A decision by the Superior Court of California in Fresno agreed with the California Trucking Association’s request to erase a range of amendments to the state’s major rule to clean up diesel trucks and buses. The case is not against the rule itself, which remains fully in effect, but amendments adopted in 2014, which provide flexibility to smaller fleets (three trucks or less); lower-use vehicles including those operated by small farmers; and fleets in some rural areas.
The California Air Resources Board (ARB) said it would immediately file an appeal, which will maintain the status quo while the case makes its way through the higher courts.

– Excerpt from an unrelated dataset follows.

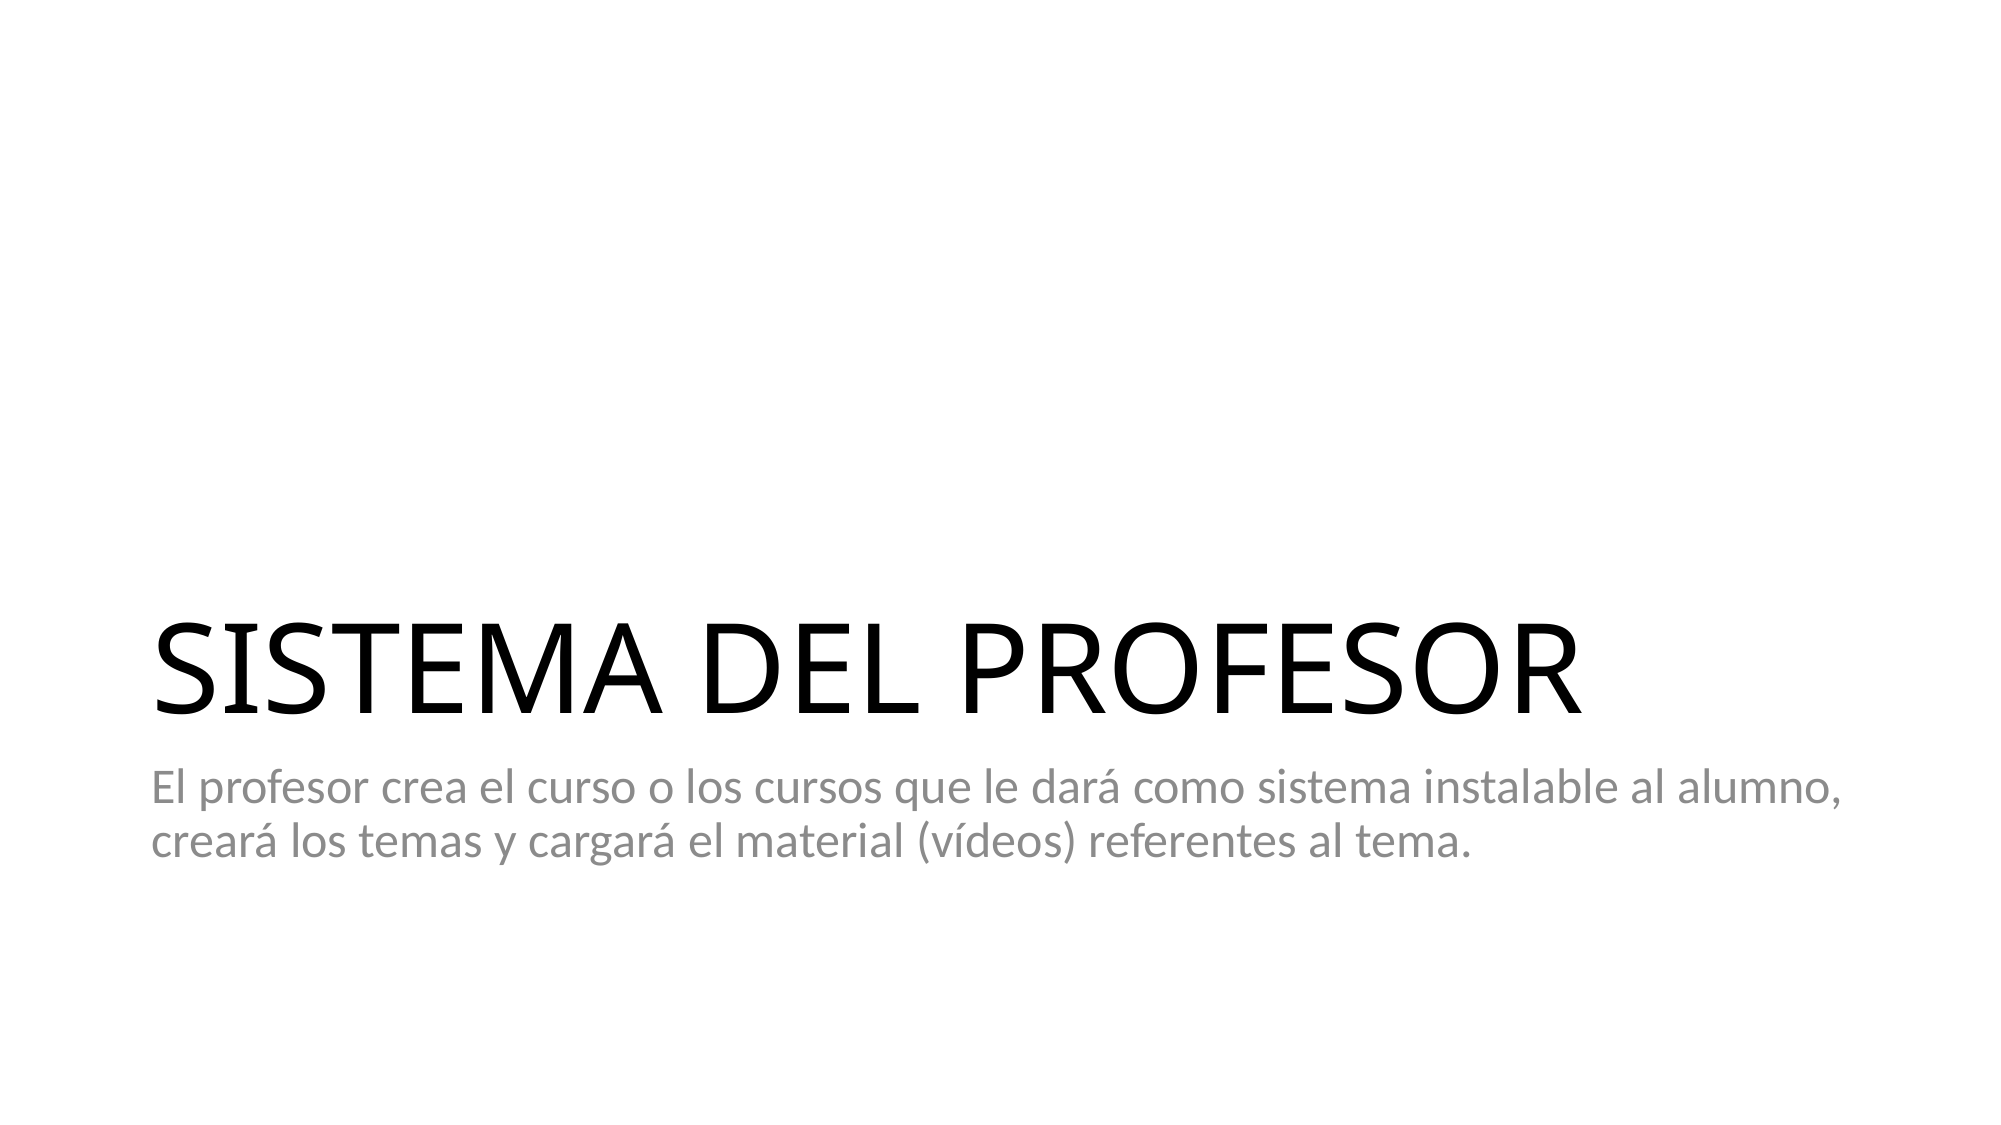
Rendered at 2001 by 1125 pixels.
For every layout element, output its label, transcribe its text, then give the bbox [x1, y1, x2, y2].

list El profesor crea el curso o los cursos que le dará como sistema instalable al alumno, creará los temas y cargará el material (vídeos) referentes al tema. [136, 752, 1862, 999]
title SISTEMA DEL PROFESOR [136, 280, 1862, 749]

California led the way by adopting our landmark regulation to clean up dirty trucks, and our air quality has benefited immensely. In 2014, we recognized the extreme economic pressures experienced by smaller trucking fleets and independent owners as they sought to comply by upgrading or purchasing new equipment. We responded by amending the regulation to make it more flexible for ‘the little guys’ to comply. This court decision negates those amendments and deals a profound blow the smaller fleets, small farmers and independent owners.—CARB Executive Officer Richard Corey
The lawsuit, filed by John R. Lawson Rack and Oil of Fresno, and the California Trucking Association (CTA) against CARB in 2014, claims the ARB had failed to consider the environmental and economic impacts of delaying regulations with which trucking companies of all sizes had already complied. The lawsuit alleges ARB did not follow the proper procedures of the Administrative Procedures Act and the California Environmental Quality Act in adopting the amendments.
As the case makes its way through the Court of Appeal process, ARB staff statewide will continue to enforce the regulation and will cite those vehicles found to be out of compliance.